Cellulose is the most abundant biopolymer and is present in wide variety of living species that use cellulose as a reinforcement material (trees, plants, tunicates-a group of abundant saclike filter feeding organisms found in the oceans). Cellulose is a linear chain of glucose molecules ((C6H10O5)n; n=10,000 to 15,000) linked together through an acetal oxygen covalently bonding C1 of one glucose ring and C4 of the adjoining ring. Multiple cellulose chains hydrogen bond to each other forming elementary fibrils, which collect into microfibrils that are 5-50 nm in diameter and several microns in length and have regions that are disordered (amorphous-like) and highly ordered (crystalline). These cellulose fibrils are the main reinforcement phase for the subsequent cellular structured plant tissues and cellulose nanoparticles can be extracted from plant cell walls by chemical-mechanical processes.

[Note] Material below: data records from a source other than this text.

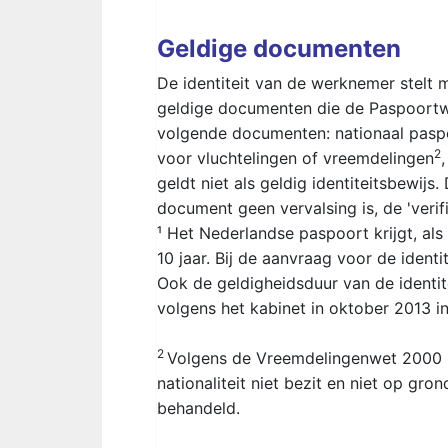
Geldige documenten
De identiteit van de werknemer stelt 
geldige documenten die de Paspoort
volgende documenten: nationaal paspo
2
voor vluchtelingen of vreemdelingen
geldt niet als geldig identiteitsbewijs
document geen vervalsing is, de 'verifi
¹ Het Nederlandse paspoort krijgt, als
10 jaar. Bij de aanvraag voor de ide
Ook de geldigheidsduur van de identit
volgens het kabinet in oktober 2013 i
2
Volgens de Vreemdelingenwet 2000 
nationaliteit niet bezit en niet op gr
behandeld.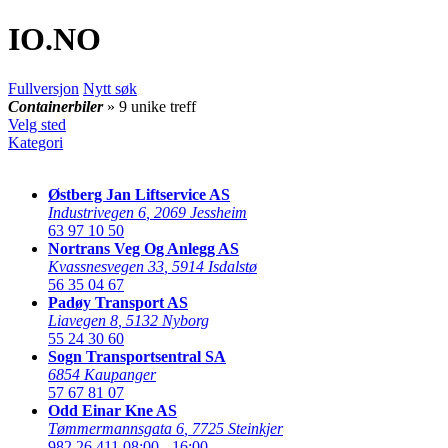
IO
.NO
Fullversjon
Nytt søk
Containerbiler
» 9 unike treff
Velg sted
Kategori
Østberg Jan Liftservice AS
Industrivegen 6
,
2069 Jessheim
63 97 10 50
Nortrans Veg Og Anlegg AS
Kvassnesvegen 33
,
5914 Isdalstø
56 35 04 67
Padøy Transport AS
Liavegen 8
,
5132 Nyborg
55 24 30 60
Sogn Transportsentral SA
6854 Kaupanger
57 67 81 07
Odd Einar Kne AS
Tømmermannsgata 6
,
7725 Steinkjer
982 26 411
08:00 - 16:00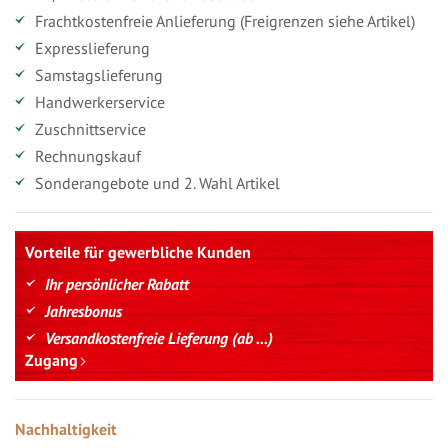
Frachtkostenfreie Anlieferung (Freigrenzen siehe Artikel)
Expresslieferung
Samstagslieferung
Handwerkerservice
Zuschnittservice
Rechnungskauf
Sonderangebote und 2. Wahl Artikel
Vorteile für gewerbliche Kunden
Ihr persönlicher Rabatt
Jahresbonus
Versandkostenfreie Lieferung (ab ...)
Zugang
Nachhaltigkeit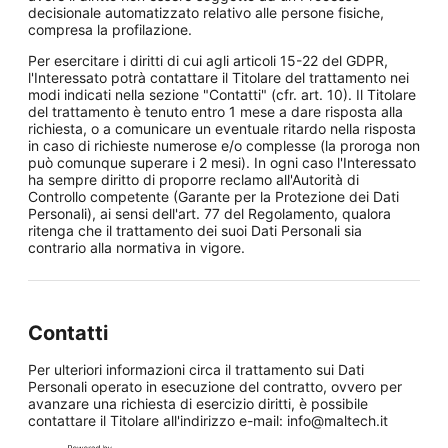
decisionale automatizzato relativo alle persone fisiche,
compresa la profilazione.
Per esercitare i diritti di cui agli articoli 15-22 del GDPR,
l'Interessato potrà contattare il Titolare del trattamento nei
modi indicati nella sezione "Contatti" (cfr. art. 10). Il Titolare
del trattamento è tenuto entro 1 mese a dare risposta alla
richiesta, o a comunicare un eventuale ritardo nella risposta
in caso di richieste numerose e/o complesse (la proroga non
può comunque superare i 2 mesi). In ogni caso l'Interessato
ha sempre diritto di proporre reclamo all'Autorità di
Controllo competente (Garante per la Protezione dei Dati
Personali), ai sensi dell'art. 77 del Regolamento, qualora
ritenga che il trattamento dei suoi Dati Personali sia
contrario alla normativa in vigore.
Contatti
Per ulteriori informazioni circa il trattamento sui Dati
Personali operato in esecuzione del contratto, ovvero per
avanzare una richiesta di esercizio diritti, è possibile
contattare il Titolare all'indirizzo e-mail: info@maltech.it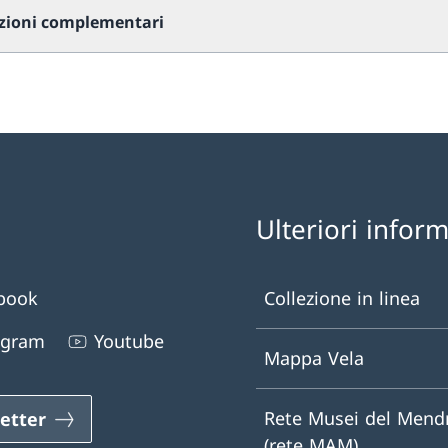
zioni complementari
Ulteriori infor
book
Collezione in linea
agram
Youtube
Mappa Vela
Rete Musei del Mendr
etter
(rete MAM)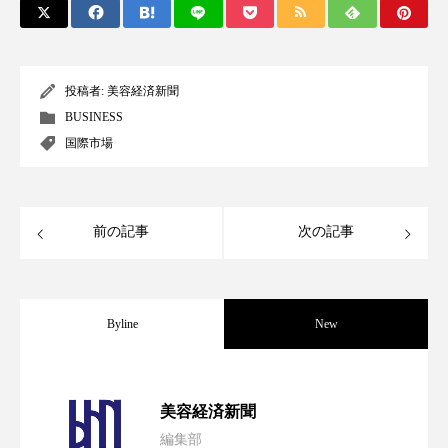
クローズアップ
ケーススタディ
コグニティブヘルス
コスト削減
投稿者:
美容経済新聞
コネクテッド・ビューティ
コミュニケーション
BUSINESS
国際市場
コルチゾール
サステナビリティ
サステナブル美容
サプライチェーン
前の記事
次の記事
サプリ
サロンクレンジング
サロン戦略
サロン経営
サロン連略
シャネル
Byline
New
スカルプ クレンジング 頻度
スカルプケア
スキンケア
スキンケア 習慣
パーフェクト社の「AI美容」事例｜「死
2026.08.04
美容経済新聞
スキンケアルーティン
ストレス
スパ
編集部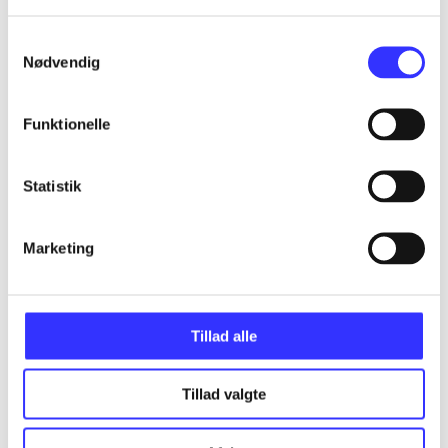
Alle registrerede artikler fordelt på udgivelser
Samtykkevalg
...
Nødvendig
Funktionelle
...
Statistik
...
Marketing
...
...
Tillad alle
Tillad valgte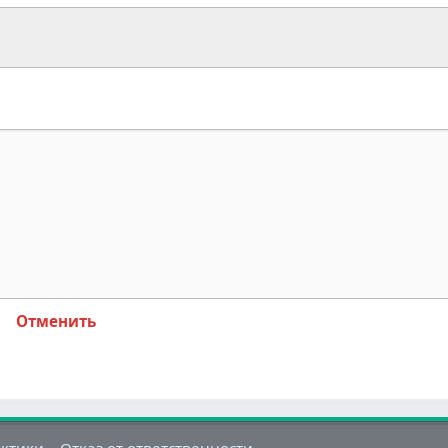
Отменить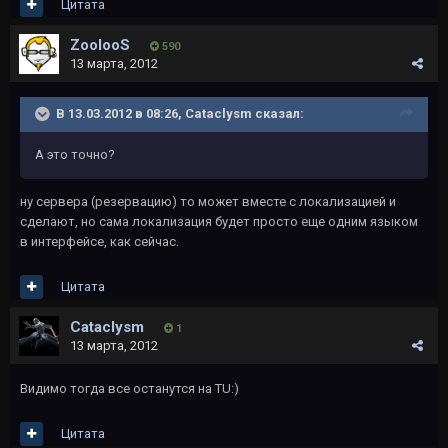
Цитата
ZoolooS
590
13 марта, 2012
В 13.03.2012 в 08:26, Cataclysm сказал:
А это точно?
ну сервера (резервацию) то может вместе с локализацией и
сделают, но сама локализация будет просто еще одним языком
в интерфейсе, как сейчас.
Цитата
Cataclysm
1
13 марта, 2012
Видимо тогда все останутся на TU:)
Цитата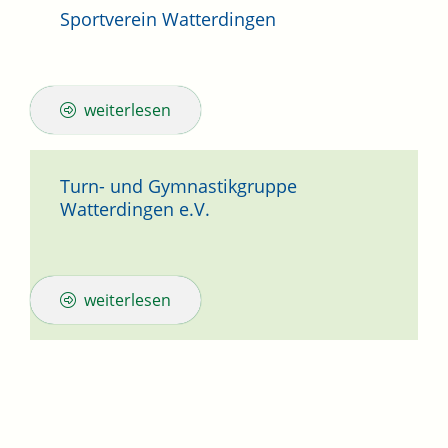
Sportverein Watterdingen
weiterlesen
Turn- und Gymnastikgruppe
Watterdingen e.V.
weiterlesen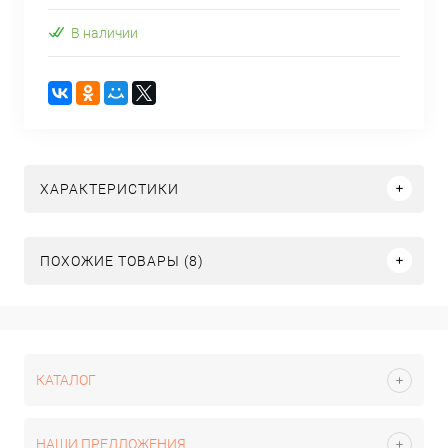
В наличии
ХАРАКТЕРИСТИКИ
ПОХОЖИЕ ТОВАРЫ (8)
КАТАЛОГ
НАШИ ПРЕДЛОЖЕНИЯ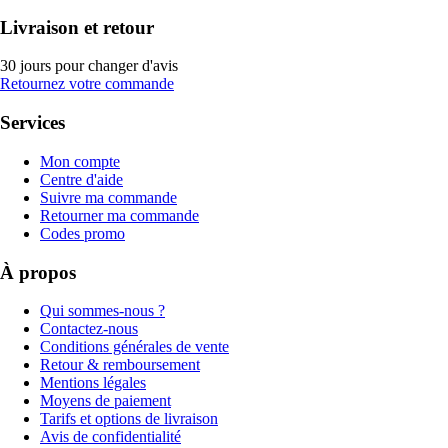
Livraison et retour
30 jours pour changer d'avis
Retournez votre commande
Services
Mon compte
Centre d'aide
Suivre ma commande
Retourner ma commande
Codes promo
À propos
Qui sommes-nous ?
Contactez-nous
Conditions générales de vente
Retour & remboursement
Mentions légales
Moyens de paiement
Tarifs et options de livraison
Avis de confidentialité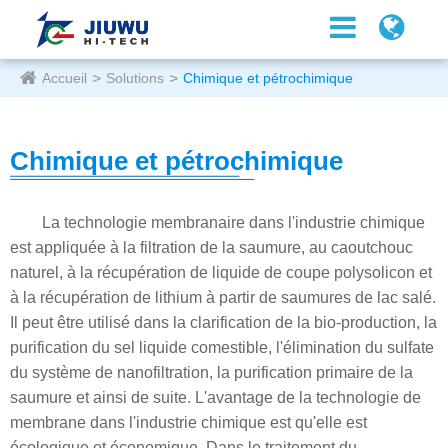
Accueil
Solutions
Chimique et pétrochimique
Chimique et pétrochimique
La technologie membranaire dans l'industrie chimique
est appliquée à la filtration de la saumure, au caoutchouc
naturel, à la récupération de liquide de coupe polysolicon et
à la récupération de lithium à partir de saumures de lac salé.
Il peut être utilisé dans la clarification de la bio-production, la
purification du sel liquide comestible, l'élimination du sulfate
du système de nanofiltration, la purification primaire de la
saumure et ainsi de suite. L'avantage de la technologie de
membrane dans l'industrie chimique est qu'elle est
écologique et économique. Dans le traitement du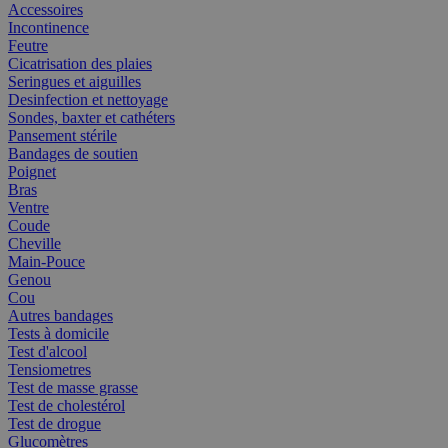
Accessoires
Incontinence
Feutre
Cicatrisation des plaies
Seringues et aiguilles
Desinfection et nettoyage
Sondes, baxter et cathéters
Pansement stérile
Bandages de soutien
Poignet
Bras
Ventre
Coude
Cheville
Main-Pouce
Genou
Cou
Autres bandages
Tests à domicile
Test d'alcool
Tensiometres
Test de masse grasse
Test de cholestérol
Test de drogue
Glucomètres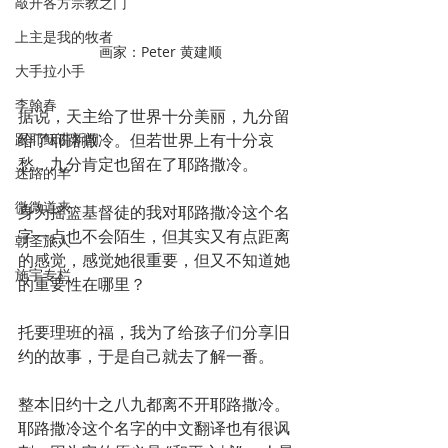
敲开各方宗教之门
上主是我的牧者
画家：Peter 黄建顺
大手拉小手
李翰春
据说，天主给了世界十分美丽，九分留
跟耶稣讲新闻
给了耶路撒冷。但若世界上有十分哀
愁，九分肯定也留在了耶路撒冷。
迷路的羊
微微道来
身为摇篮基督徒的我对耶路撒冷这个名
字一点也不会陌生，但其实又有点距离
朝圣旅人
的感觉，感觉她很重要，但又不知道她
施宇专栏
的重要性在哪里？
托要理班的福，我为了给孩子们分享旧
约的故事，于是自己就去了解一番。
整本旧约十之八九都离不开耶路撒冷。
耶路撒冷这个名字的中文翻译也有很讽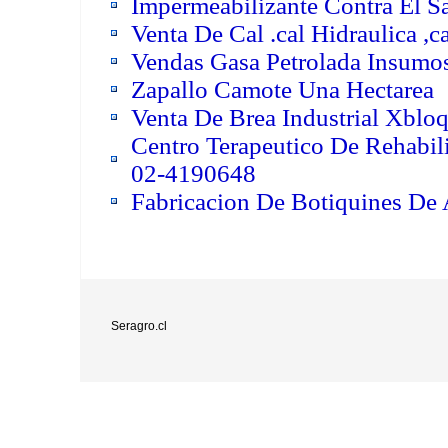
Impermeabilizante Contra El Sa
Venta De Cal .cal Hidraulica ,
Vendas Gasa Petrolada Insumo
Zapallo Camote Una Hectarea
Venta De Brea Industrial Xbloq
Centro Terapeutico De Rehabil
02-4190648
Fabricacion De Botiquines De
Seragro.cl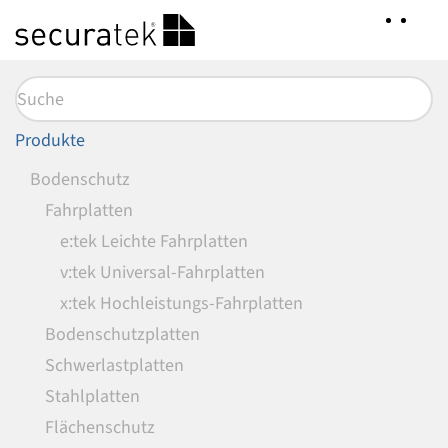
Zum
Hauptinhalt
springen
Produkte
Bodenschutz
Fahrplatten
e:tek Leichte Fahrplatten
v:tek Universal-Fahrplatten
x:tek Hochleistungs-Fahrplatten
Bodenschutzplatten
Schwerlastplatten
Stahlplatten
Flächenschutz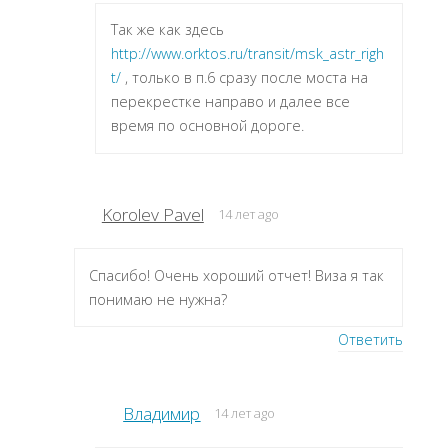
Так же как здесь
http://www.orktos.ru/transit/msk_astr_righ
t/
, только в п.6 сразу после моста на
перекрестке направо и далее все
время по основной дороге.
Korolev Pavel
14 лет ago
Спасибо! Очень хороший отчет! Виза я так
понимаю не нужна?
Ответить
Владимир
14 лет ago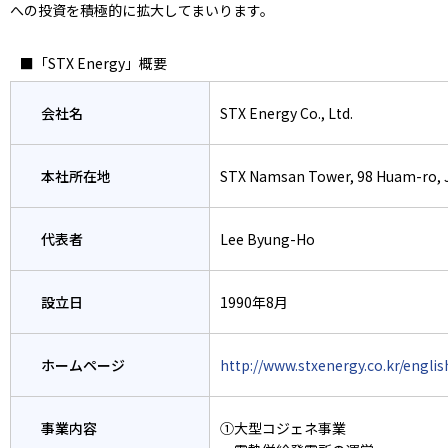
への投資を積極的に拡大してまいります。
■「STX Energy」概要
会社名
STX Energy Co., Ltd.
本社所在地
STX Namsan Tower, 98 Huam-ro, 
代表者
Lee Byung-Ho
設立日
1990年8月
ホームページ
http://www.stxenergy.co.kr/englis
事業内容
①大型コジェネ事業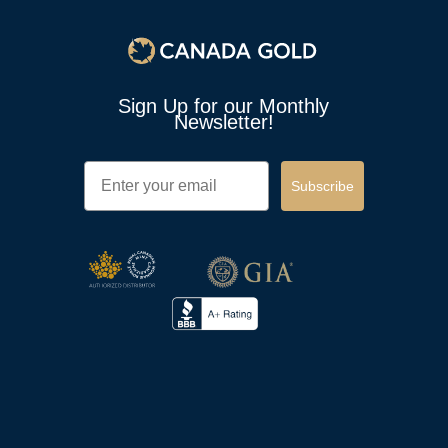
Sign Up for our Monthly
Newsletter!
Email
Subscribe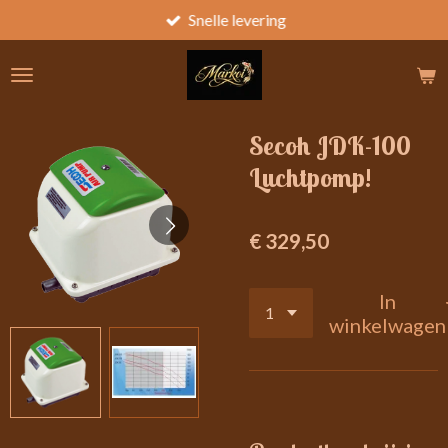
Snelle levering
Ga
direct
naar
de
hoofdinhoud
Secoh JDK-100
Luchtpomp!
€ 329,50
In
winkelwagen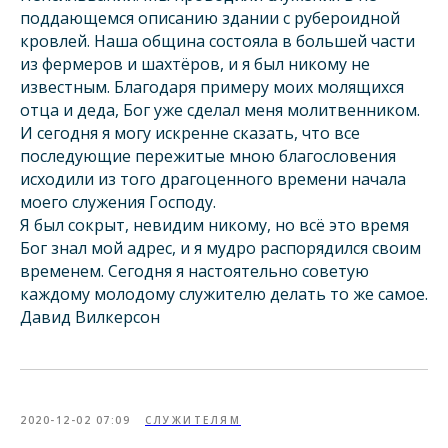
поддающемся описанию здании с рубероидной
кровлей. Наша община состояла в большей части
из фермеров и шахтёров, и я был никому не
известным. Благодаря примеру моих молящихся
отца и деда, Бог уже сделал меня молитвенником.
И сегодня я могу искренне сказать, что все
последующие пережитые мною благословения
исходили из того драгоценного времени начала
моего служения Господу.
Я был сокрыт, невидим никому, но всё это время
Бог знал мой адрес, и я мудро распорядился своим
временем. Сегодня я настоятельно советую
каждому молодому служителю делать то же самое.
Давид Вилкерсон
2020-12-02 07:09
СЛУЖИТЕЛЯМ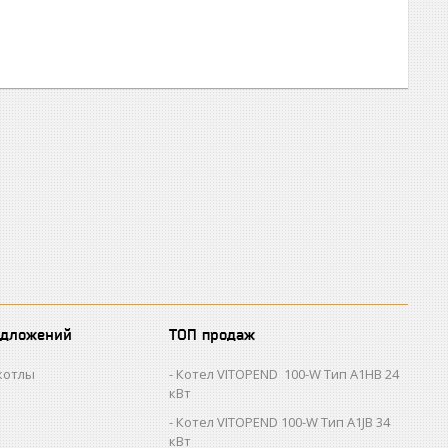
едложений
ТОП продаж
котлы
Котел VITOPEND 100-W Тип A1HB 24
кВт
Котел VITOPEND 100-W Тип A1JB 34
кВт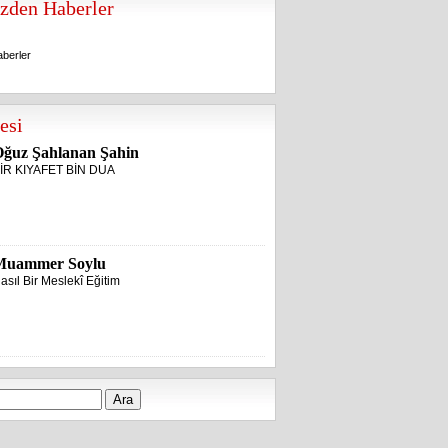
zden Haberler
berler
berler
esi
ğuz Şahlanan Şahin
İR KIYAFET BİN DUA
Muammer Soylu
asıl Bir Meslekî Eğitim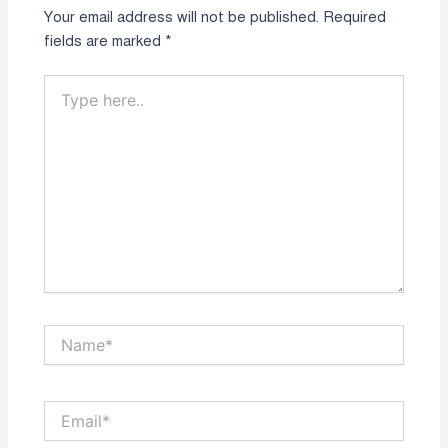
Your email address will not be published.
Required
fields are marked
*
Type
here..
Name*
Email*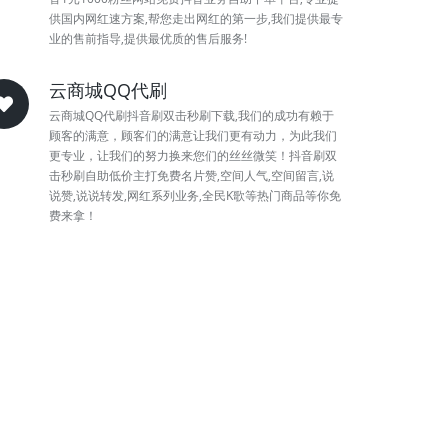
供国内网红速方案,帮您走出网红的第一步,我们提供最专
业的售前指导,提供最优质的售后服务!
云商城QQ代刷
云商城QQ代刷抖音刷双击秒刷下载,我们的成功有赖于
顾客的满意，顾客们的满意让我们更有动力，为此我们
更专业，让我们的努力换来您们的丝丝微笑！抖音刷双
击秒刷自助低价主打免费名片赞,空间人气,空间留言,说
说赞,说说转发,网红系列业务,全民K歌等热门商品等你免
费来拿！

Cellulose particles can be considered a "green" material for several reasons. Cellulose is a polysaccharide (or carbohydrate) and has minimal environmental, health and safety risks. This is demonstrated by the various forms of cellulose that have been approved by the Food and Drug Administration for use in many consumer products in the food and medical industries, such as, but not limited to, cellophane, artificial tears, food additives (thickener, emulsion stabilizer, fiber), chronic wound treatment (scaffolding structure for tissue engineering, artificial blood vessels, cartilage, etc), and filler material within drug tablets. Additionally, the sources of CNCs are sustainable, biodegradable, carbon neutral, and have low environmental, health and safety risks. Moreover, CNCs can be processed at industrial scale quantities and at low costs (e.g. wood CNCs are a byproduct of the paper industry, and CNCs are a potential byproduct of any cellulose-to-biofuels program).


Cellulose fig. 1
(a)

Cellulose fig. 2
(b)

Cellulose fig. 3
(c)

Schematics of a) single cellulose chain, b) cellulose microfibril showing ordered (crystalline) and disordered (amourphous) regions, and c) cellulose nanocrosyals after acid hydrolysis dissolved the disordered regions.